------ Records shown
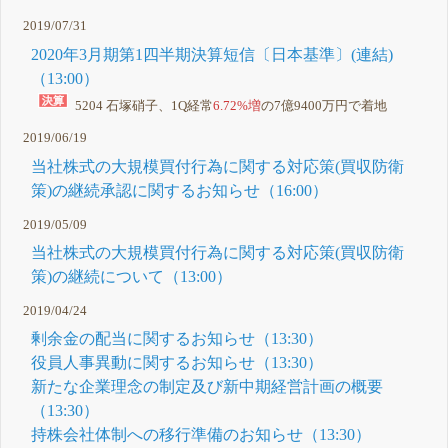
2019/07/31
2020年3月期第1四半期決算短信〔日本基準〕(連結)
（13:00）
5204 石塚硝子、1Q経常
6.72%増
の7億9400万円で着地
2019/06/19
当社株式の大規模買付行為に関する対応策(買収防衛
策)の継続承認に関するお知らせ（16:00）
2019/05/09
当社株式の大規模買付行為に関する対応策(買収防衛
策)の継続について（13:00）
2019/04/24
剰余金の配当に関するお知らせ（13:30）
役員人事異動に関するお知らせ（13:30）
新たな企業理念の制定及び新中期経営計画の概要
（13:30）
持株会社体制への移行準備のお知らせ（13:30）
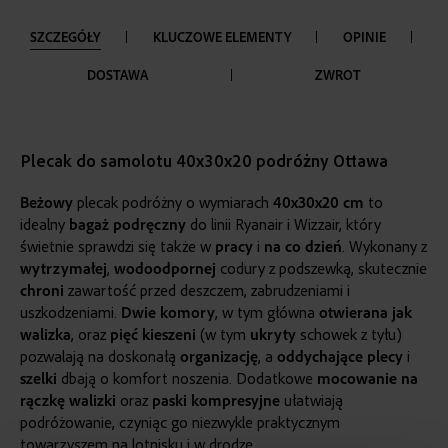
SZCZEGÓŁY
KLUCZOWE ELEMENTY
OPINIE
DOSTAWA
ZWROT
Plecak do samolotu 40x30x20 podróżny Ottawa
Beżowy
plecak podróżny o wymiarach
40x30x20 cm
to
idealny
bagaż podręczny
do linii Ryanair i Wizzair, który
świetnie sprawdzi się także w
pracy
i
na co dzień
. Wykonany z
wytrzymałej
,
wodoodpornej
codury z podszewką, skutecznie
chroni
zawartość przed deszczem, zabrudzeniami i
uszkodzeniami.
Dwie
komory
, w tym główna
otwierana jak
walizka
, oraz
pięć
kieszeni
(w tym
ukryty
schowek z tyłu)
pozwalają na doskonałą
organizację
, a
oddychające
plecy
i
szelki
dbają o komfort noszenia. Dodatkowe
mocowanie na
rączkę walizki
oraz
paski kompresyjne
ułatwiają
podróżowanie, czyniąc go niezwykle praktycznym
towarzyszem na lotnisku i w drodze.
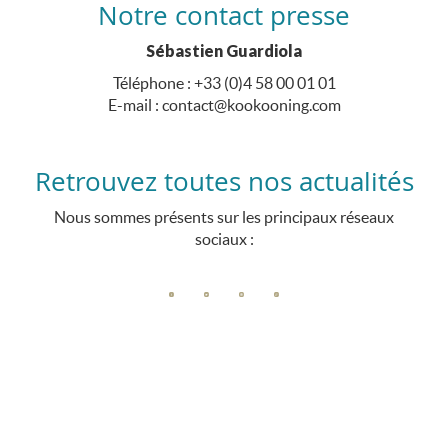
Notre contact presse
Sébastien Guardiola
Téléphone : +33 (0)4 58 00 01 01
E-mail : contact@kookooning.com
Retrouvez toutes nos actualités
Nous sommes présents sur les principaux réseaux
sociaux :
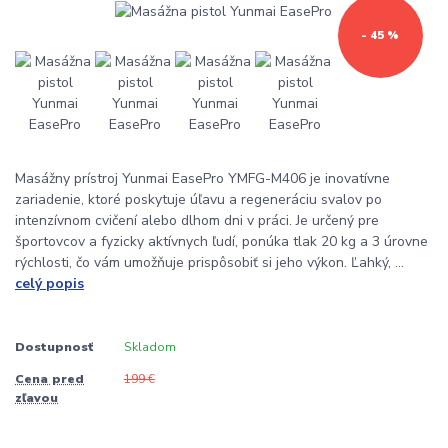
- 45 %
Masážny prístroj Yunmai EasePro YMFG-M406 je inovatívne
zariadenie, ktoré poskytuje úľavu a regeneráciu svalov po
intenzívnom cvičení alebo dlhom dni v práci. Je určený pre
športovcov a fyzicky aktívnych ľudí, ponúka tlak 20 kg a 3 úrovne
rýchlosti, čo vám umožňuje prispôsobiť si jeho výkon. Ľahký, ...
celý popis
Dostupnosť
Skladom
Cena pred
199 €
zľavou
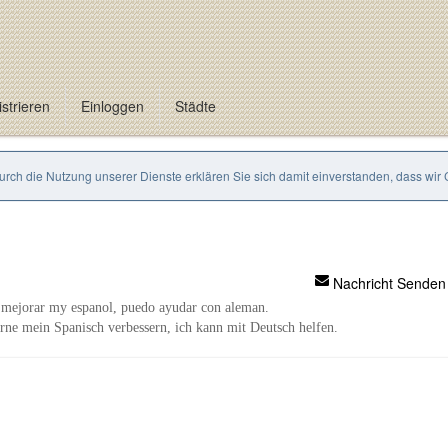
strieren
Einloggen
Städte
Durch die Nutzung unserer Dienste erklären Sie sich damit einverstanden, dass wir
Nachricht Senden
 mejorar my espanol, puedo ayudar con aleman.
rne mein Spanisch verbessern, ich kann mit Deutsch helfen.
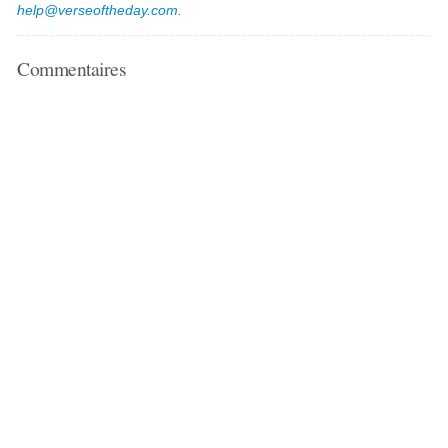
help@verseoftheday.com
.
Commentaires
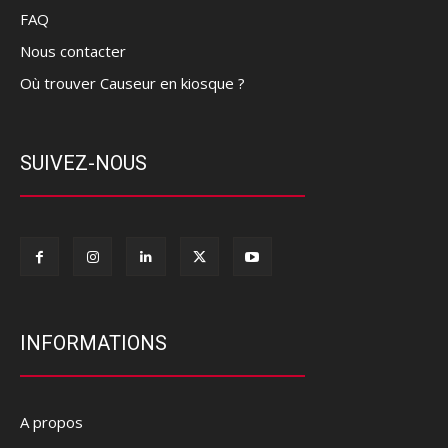
FAQ
Nous contacter
Où trouver Causeur en kiosque ?
SUIVEZ-NOUS
INFORMATIONS
A propos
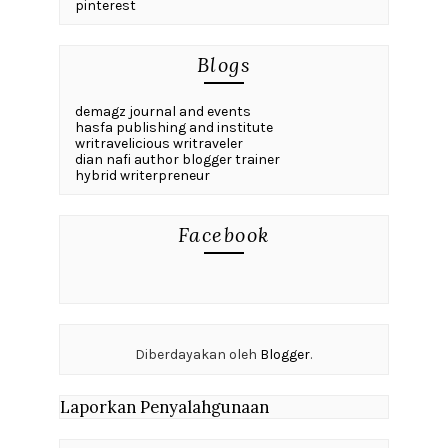
pinterest
Blogs
demagz journal and events
hasfa publishing and institute
writravelicious writraveler
dian nafi author blogger trainer
hybrid writerpreneur
Facebook
Diberdayakan oleh
Blogger
.
Laporkan Penyalahgunaan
------------
» **What the task asks**:
Rewrite the rows from the beginning down through the line containing "持株会社体制への移行準備のお知らせ（13:30）", switching "剰余金の配当" to "期末配当" and keeping everything else unchanged. Leave the pictures out.

» **Task output**:
2019/07/31
2020年3月期第1四半期決算短信〔日本基準〕(連結)
（13:00）
5204 石塚硝子、1Q経常
6.72%増
の7億9400万円で着地
2019/06/19
当社株式の大規模買付行為に関する対応策(買収防衛
策)の継続承認に関するお知らせ（16:00）
2019/05/09
当社株式の大規模買付行為に関する対応策(買収防衛
策)の継続について（13:00）
2019/04/24
期末配当に関するお知らせ（13:30）
役員人事異動に関するお知らせ（13:30）
新たな企業理念の制定及び新中期経営計画の概要
（13:30）
持株会社体制への移行準備のお知らせ（13:30）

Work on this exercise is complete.